Revision comparison data

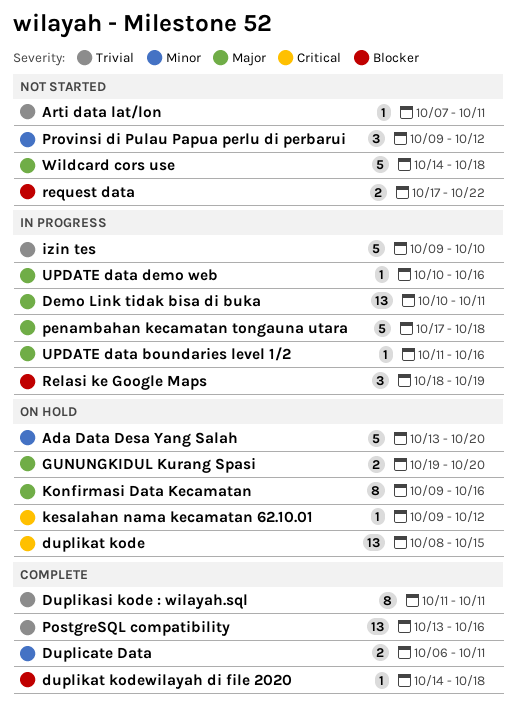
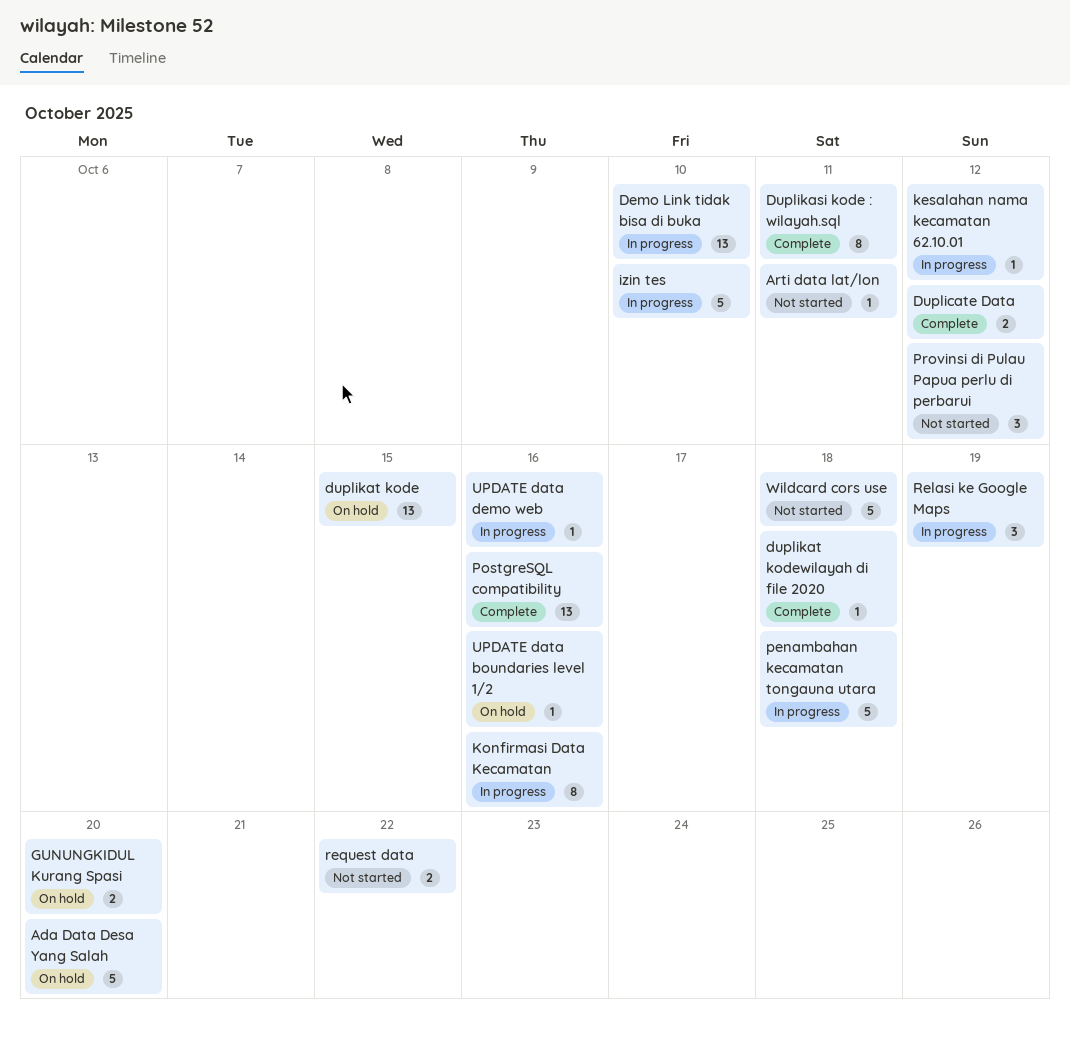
Demo Link tidak bisa di buka, due: Oct 11 -> Oct 10
Duplicate Data, due: Oct 11 -> Oct 12
kesalahan nama kecamatan 62.10.01, status: On hold -> In progress
Konfirmasi Data Kecamatan, status: On hold -> In progress
UPDATE data boundaries level 1/2, status: In progress -> On hold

**ABOUT THIS TASK:**
Copy the records above exactly. Do not carry any picture into the copy.

**EXERCISE OUTPUT:**
Demo Link tidak bisa di buka, due: Oct 11 -> Oct 10
Duplicate Data, due: Oct 11 -> Oct 12
kesalahan nama kecamatan 62.10.01, status: On hold -> In progress
Konfirmasi Data Kecamatan, status: On hold -> In progress
UPDATE data boundaries level 1/2, status: In progress -> On hold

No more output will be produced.